> _Stored entries_:
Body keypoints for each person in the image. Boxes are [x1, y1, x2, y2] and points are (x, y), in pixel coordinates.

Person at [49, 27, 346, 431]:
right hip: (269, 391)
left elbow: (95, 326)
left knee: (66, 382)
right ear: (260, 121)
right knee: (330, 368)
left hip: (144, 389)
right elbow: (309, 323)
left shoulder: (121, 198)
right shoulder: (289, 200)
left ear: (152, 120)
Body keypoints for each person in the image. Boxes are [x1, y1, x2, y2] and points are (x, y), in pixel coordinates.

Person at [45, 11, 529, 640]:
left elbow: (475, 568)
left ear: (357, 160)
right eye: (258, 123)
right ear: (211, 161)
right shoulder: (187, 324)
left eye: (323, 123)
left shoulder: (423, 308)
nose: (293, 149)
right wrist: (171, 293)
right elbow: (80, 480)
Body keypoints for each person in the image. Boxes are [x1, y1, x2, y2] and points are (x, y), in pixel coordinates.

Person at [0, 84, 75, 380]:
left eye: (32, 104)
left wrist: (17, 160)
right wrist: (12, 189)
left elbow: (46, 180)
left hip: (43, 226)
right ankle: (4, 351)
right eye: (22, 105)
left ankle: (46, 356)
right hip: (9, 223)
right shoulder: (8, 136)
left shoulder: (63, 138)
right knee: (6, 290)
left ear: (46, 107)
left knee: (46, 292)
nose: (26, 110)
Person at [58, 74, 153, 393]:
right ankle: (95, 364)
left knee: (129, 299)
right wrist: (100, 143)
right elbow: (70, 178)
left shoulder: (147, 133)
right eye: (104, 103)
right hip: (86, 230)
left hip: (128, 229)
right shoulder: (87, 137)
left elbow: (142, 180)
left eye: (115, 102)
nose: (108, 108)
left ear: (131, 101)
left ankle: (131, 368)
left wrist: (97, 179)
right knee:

> _THE TASK_:
Give back the data above, repeating every record exactly.

> _RESPONSE BELOW_:
Body keypoints for each person in the image. Boxes are [x1, y1, x2, y2] and points are (x, y), in pixel coordinates.

Person at [49, 27, 346, 431]:
right hip: (269, 391)
left elbow: (95, 326)
left knee: (66, 382)
right ear: (260, 121)
right knee: (330, 368)
left hip: (144, 389)
right elbow: (309, 323)
left shoulder: (121, 198)
right shoulder: (289, 200)
left ear: (152, 120)
Body keypoints for each person in the image. Boxes are [x1, y1, x2, y2] and points are (x, y), in pixel coordinates.

Person at [45, 11, 529, 640]:
left elbow: (475, 568)
left ear: (357, 160)
right eye: (258, 123)
right ear: (211, 161)
right shoulder: (187, 324)
left eye: (323, 123)
left shoulder: (423, 308)
nose: (293, 149)
right wrist: (171, 293)
right elbow: (80, 480)
Body keypoints for each person in the image. Boxes are [x1, y1, x2, y2] and points are (x, y), in pixel coordinates.

Person at [0, 84, 75, 380]:
left eye: (32, 104)
left wrist: (17, 160)
right wrist: (12, 189)
left elbow: (46, 180)
left hip: (43, 226)
right ankle: (4, 351)
right eye: (22, 105)
left ankle: (46, 356)
right hip: (9, 223)
right shoulder: (8, 136)
left shoulder: (63, 138)
right knee: (6, 290)
left ear: (46, 107)
left knee: (46, 292)
nose: (26, 110)
Person at [58, 74, 153, 393]:
right ankle: (95, 364)
left knee: (129, 299)
right wrist: (100, 143)
right elbow: (70, 178)
left shoulder: (147, 133)
right eye: (104, 103)
right hip: (86, 230)
left hip: (128, 229)
right shoulder: (87, 137)
left elbow: (142, 180)
left eye: (115, 102)
nose: (108, 108)
left ear: (131, 101)
left ankle: (131, 368)
left wrist: (97, 179)
right knee:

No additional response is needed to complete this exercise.